Jie Yin, NC State University 

Engineers have developed a "brainless" soft robot that can effortlessly traverse difficult terrain. 

This breakthrough comes from North Carolina State University researchers, who previously created a soft robot capable of navigating basic mazes without the need for human or computer intervention. 

They have now improvised on this existing design to allow the robot to travel over complicated surfaces. 

“We’ve developed a new soft robot that is capable of turning on its own, allowing it to make its way through twisty mazes, even negotiating its way around moving obstacles. And it’s all done using physical intelligence, rather than being guided by a computer,” said Jie Yin, co-corresponding author of this new paper, in an official release. 

Navigates on the basis of "physical intelligence"

This new and advanced soft robot is based on the concept of “physical intelligence,” which refers to objects whose behavior is shaped with respect to structural design and the materials they are composed of. This feature allows it to navigate autonomously, without the need for guidance from their developers or even their computers. 

The soft robot prototype comprises “ribbon-like liquid crystal elastomers.” 

According to the official release, when these robots are positioned on a surface at least 131 degrees Fahrenheit (55 degrees Celsius), a segment of the ribbon in touch with the surface compresses while the portion of the ribbon exposed to air remains unaffected. This contraction property leads to rolling movement. Hence, the higher the surface temperature, the quicker the robot rolls.

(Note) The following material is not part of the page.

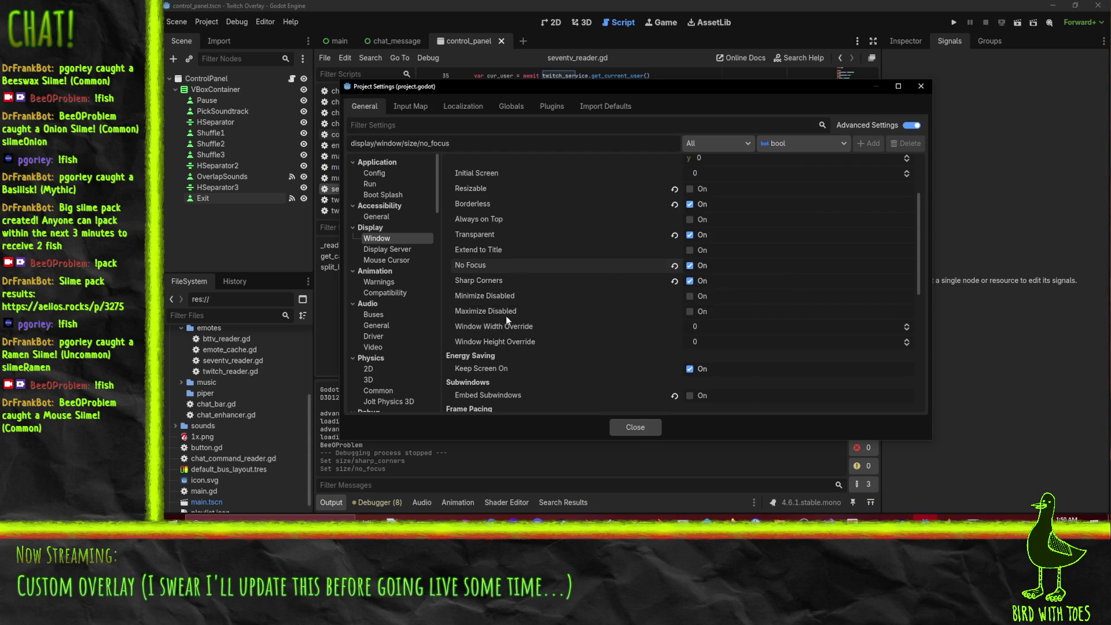
- Allow per-pixel transparency, then Save & Restart the editor
scroll(538, 365, down, 3)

The robot has an asymmetrical design

The structure of the robot boasts an asymmetrical design, which means it is divided into two distinct parts.

One half consists of a twisted ribbon that stretches in a straight line, while the other is a tightly twisted ribbon that spirals like a staircase. Due to its uneven design, one end of the robot applies greater force to the ground compared to the other end.

“The concept behind our new robot is fairly simple: because of its asymmetrical design, it turns without having to come into contact with an object. So, while it still changes directions when it does come into contact with an object – allowing it to navigate mazes – it cannot get stuck between parallel objects. Instead, its ability to move in arcs allows it to essentially wiggle its way free,” explained Yao Zhao, first author of the paper and a postdoctoral researcher at NC State.

The scientists put its soft robot's navigation skills to the test by making it traverse through several difficult mazes, such as those with moving walls, as well as areas narrower than its own body dimensions. They tested the new robot design on a metal surface and in sand.

The need for soft robots that can travel on rough surfaces is expected to rise in the near future. Because of their distinctive form and characteristics, they have a wide range of applications in a variety of sectors, including search and rescue operations, space exploration, biological research, and even the creation of wearable electronics.